▶ [Problem to work on] All lines below starting at the one that holds "تشمل جميع أحياء" and ending at the one that holds "Πριν 2 ημέρες" should be printed exactly, ends included. Pictures should not be printed, nor anything else.

──────────────────────────────

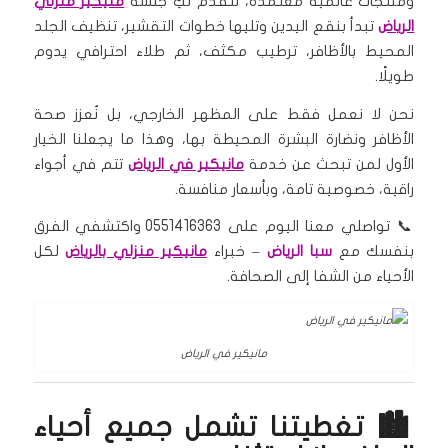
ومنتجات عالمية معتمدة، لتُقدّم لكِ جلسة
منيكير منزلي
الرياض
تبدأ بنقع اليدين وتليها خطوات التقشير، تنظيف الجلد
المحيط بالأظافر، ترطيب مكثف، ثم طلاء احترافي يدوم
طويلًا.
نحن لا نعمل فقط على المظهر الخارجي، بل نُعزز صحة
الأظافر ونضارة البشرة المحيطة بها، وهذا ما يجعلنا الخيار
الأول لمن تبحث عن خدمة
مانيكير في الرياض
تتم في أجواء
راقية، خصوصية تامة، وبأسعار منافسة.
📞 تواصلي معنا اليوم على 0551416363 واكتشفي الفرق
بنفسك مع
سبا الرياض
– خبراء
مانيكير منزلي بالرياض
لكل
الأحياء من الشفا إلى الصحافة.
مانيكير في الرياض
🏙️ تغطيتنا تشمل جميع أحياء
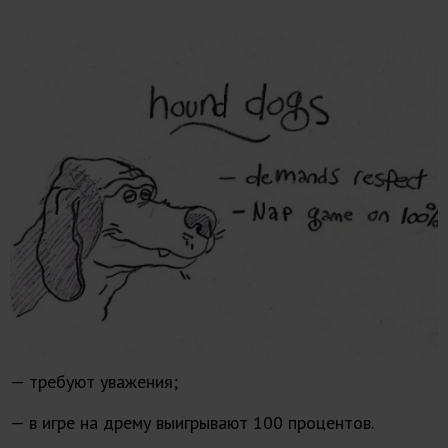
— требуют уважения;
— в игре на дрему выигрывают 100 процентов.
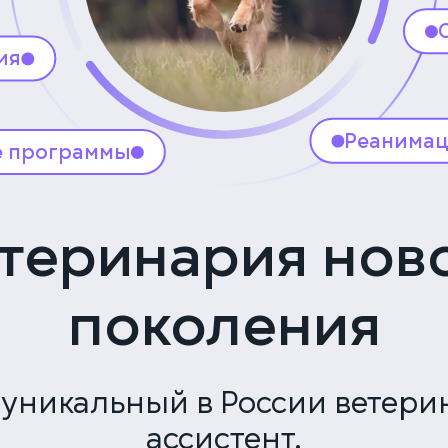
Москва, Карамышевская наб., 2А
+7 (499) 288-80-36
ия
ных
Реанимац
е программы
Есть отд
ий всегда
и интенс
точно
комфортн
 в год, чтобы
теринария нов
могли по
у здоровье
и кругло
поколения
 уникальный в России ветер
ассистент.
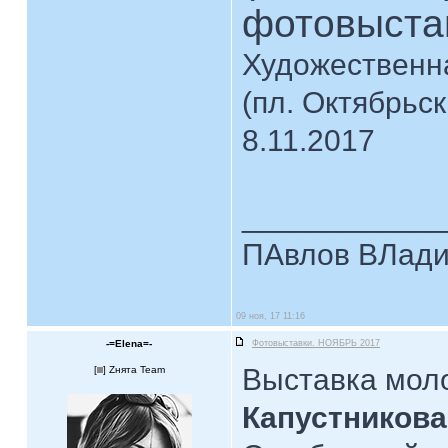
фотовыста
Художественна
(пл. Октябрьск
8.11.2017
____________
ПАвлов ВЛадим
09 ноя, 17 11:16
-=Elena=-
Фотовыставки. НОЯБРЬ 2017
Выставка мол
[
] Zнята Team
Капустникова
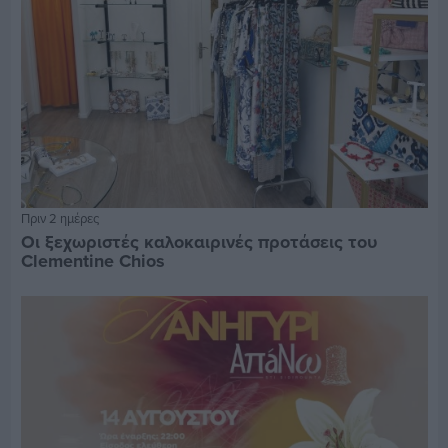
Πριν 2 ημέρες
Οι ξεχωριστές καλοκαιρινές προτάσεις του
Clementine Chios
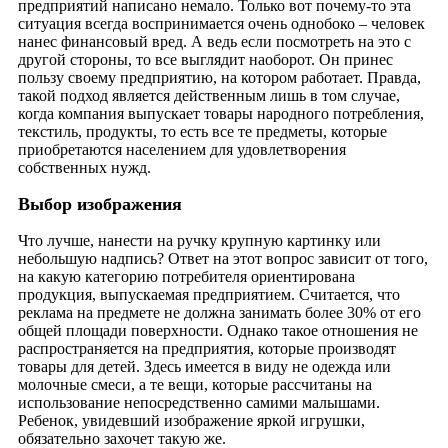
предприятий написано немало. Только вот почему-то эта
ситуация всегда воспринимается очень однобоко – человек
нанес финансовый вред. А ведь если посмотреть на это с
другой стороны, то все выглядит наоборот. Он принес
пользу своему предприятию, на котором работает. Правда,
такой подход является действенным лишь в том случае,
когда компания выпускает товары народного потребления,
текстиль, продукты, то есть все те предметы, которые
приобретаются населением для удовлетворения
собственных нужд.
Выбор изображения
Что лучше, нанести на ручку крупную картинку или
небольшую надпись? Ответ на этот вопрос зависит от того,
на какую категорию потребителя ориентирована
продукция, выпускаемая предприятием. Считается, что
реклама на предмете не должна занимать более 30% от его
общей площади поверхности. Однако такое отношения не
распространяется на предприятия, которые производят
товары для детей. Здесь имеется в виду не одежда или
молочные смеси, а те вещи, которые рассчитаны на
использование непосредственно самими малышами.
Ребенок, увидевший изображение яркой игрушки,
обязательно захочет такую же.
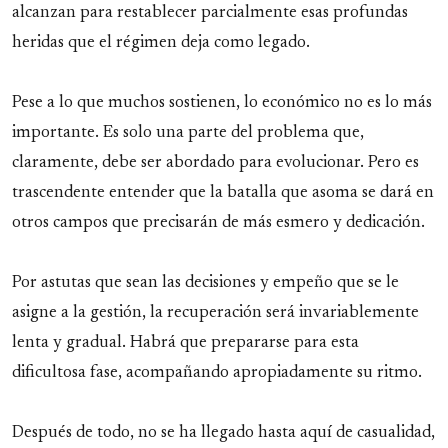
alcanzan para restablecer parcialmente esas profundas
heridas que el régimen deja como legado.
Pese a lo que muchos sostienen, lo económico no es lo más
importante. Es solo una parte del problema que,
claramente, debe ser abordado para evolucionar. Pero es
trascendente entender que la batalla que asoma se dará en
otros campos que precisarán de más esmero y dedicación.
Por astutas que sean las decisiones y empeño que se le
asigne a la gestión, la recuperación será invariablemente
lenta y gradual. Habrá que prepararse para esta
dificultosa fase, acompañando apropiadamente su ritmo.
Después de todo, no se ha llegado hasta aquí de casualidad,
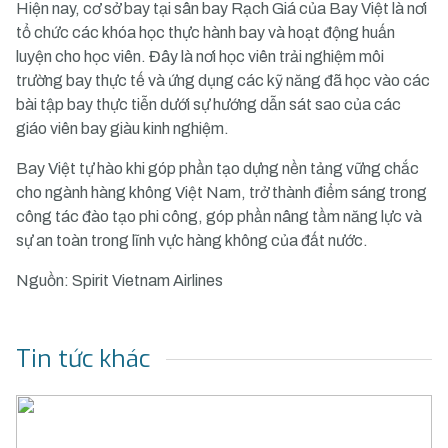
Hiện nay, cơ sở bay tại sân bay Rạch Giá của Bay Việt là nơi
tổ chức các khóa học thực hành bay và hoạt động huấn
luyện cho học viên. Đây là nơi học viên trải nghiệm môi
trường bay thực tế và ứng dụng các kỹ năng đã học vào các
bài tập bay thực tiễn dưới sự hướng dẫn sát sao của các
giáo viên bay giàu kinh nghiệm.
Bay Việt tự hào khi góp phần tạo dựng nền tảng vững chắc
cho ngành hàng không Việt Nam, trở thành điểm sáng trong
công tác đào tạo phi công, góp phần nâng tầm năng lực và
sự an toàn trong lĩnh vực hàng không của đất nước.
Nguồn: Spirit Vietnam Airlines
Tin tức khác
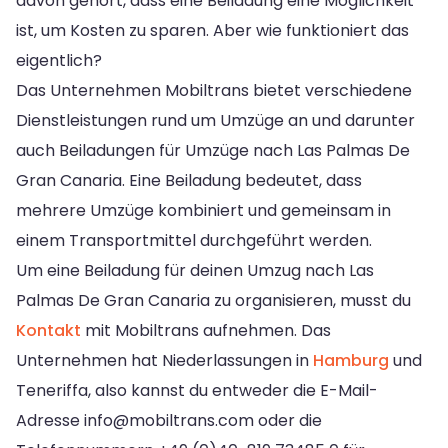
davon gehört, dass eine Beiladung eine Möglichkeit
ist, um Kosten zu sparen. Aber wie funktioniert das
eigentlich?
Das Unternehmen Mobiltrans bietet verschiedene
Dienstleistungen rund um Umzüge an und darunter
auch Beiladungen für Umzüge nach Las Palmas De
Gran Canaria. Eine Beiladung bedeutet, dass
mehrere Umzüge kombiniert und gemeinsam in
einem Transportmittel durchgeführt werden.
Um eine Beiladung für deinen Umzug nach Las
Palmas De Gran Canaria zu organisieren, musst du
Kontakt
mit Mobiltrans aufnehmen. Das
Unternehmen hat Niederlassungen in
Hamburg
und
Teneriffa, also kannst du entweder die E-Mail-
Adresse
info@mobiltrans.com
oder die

──────────────────────────────

▶ [Expected answer]
🏙️ تغطيتنا تشمل جميع أحياء
— требуют уважения;
— в игре на дрему выигрывают 100 процентов.
Москва, Карамышевская наб., 2А
+7 (499) 288-80-36
ия
ных
Реанимац
е программы
Есть отд
ий всегда
и интенс
точно
комфортн
 в год, чтобы
теринария нов
могли по
у здоровье
и кругло
поколения
 уникальный в России ветер
ассистент.
фотовыста
Художественна
(пл. Октябрьск
8.11.2017
____________
ПАвлов ВЛадим
09 ноя, 17 11:16
-=Elena=-
Фотовыставки. НОЯБРЬ 2017
Выставка мол
[
] Zнята Team
Капустникова
Πριν 2 ημέρες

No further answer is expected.